[DATA FOR THE TASK — start]
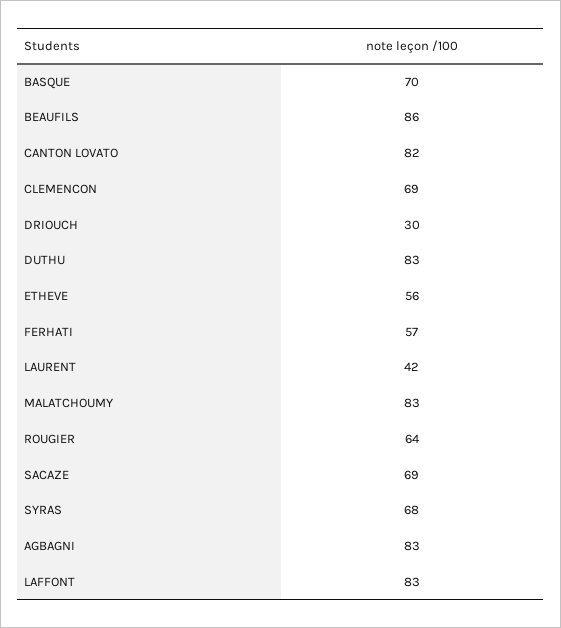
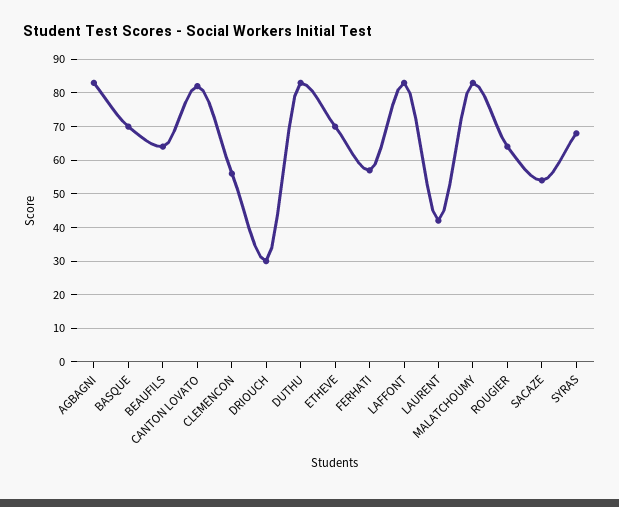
BEAUFILS: 86 -> 65
CLEMENCON: 69 -> 55
ETHEVE: 56 -> 70
SACAZE: 69 -> 55

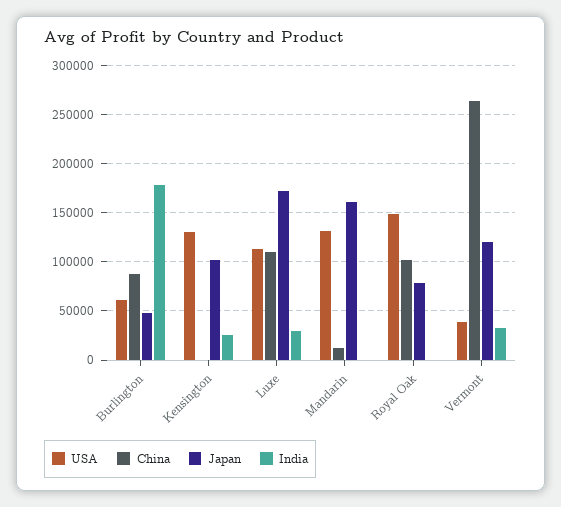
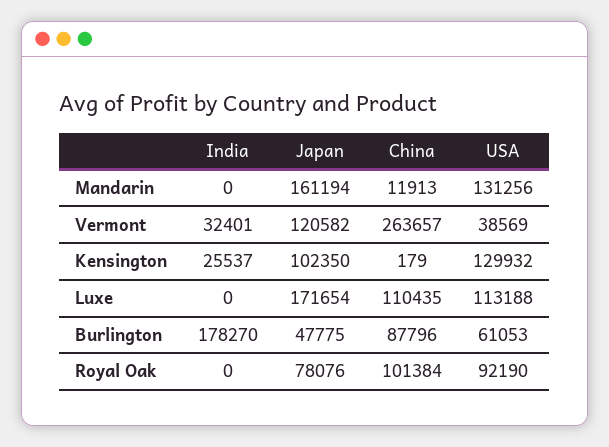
India, Luxe: 30000 -> 0
USA, Royal Oak: 150000 -> 92190

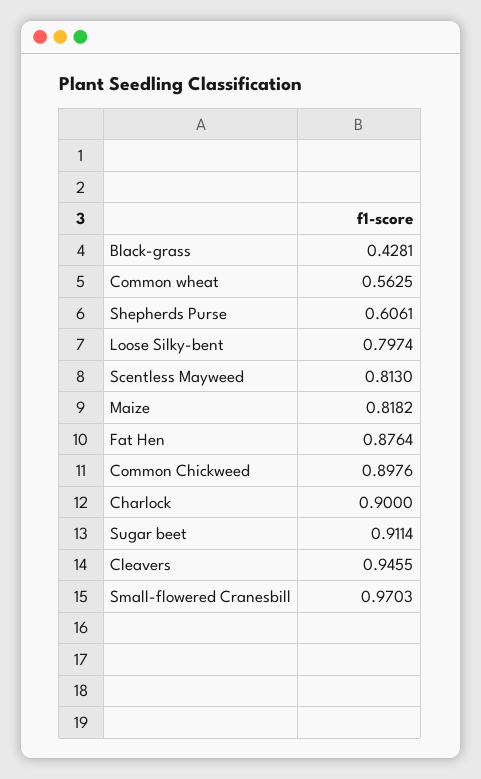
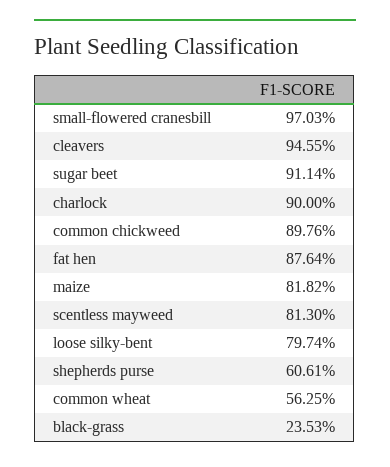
Black-grass: 0.4281 -> 0.2353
[DATA FOR THE TASK — finish]
WHAT TO PRODUCE. Repeat each line above exactly as it reads, omitting any pictures.

PROBLEM SOLUTION.
BEAUFILS: 86 -> 65
CLEMENCON: 69 -> 55
ETHEVE: 56 -> 70
SACAZE: 69 -> 55

India, Luxe: 30000 -> 0
USA, Royal Oak: 150000 -> 92190

Black-grass: 0.4281 -> 0.2353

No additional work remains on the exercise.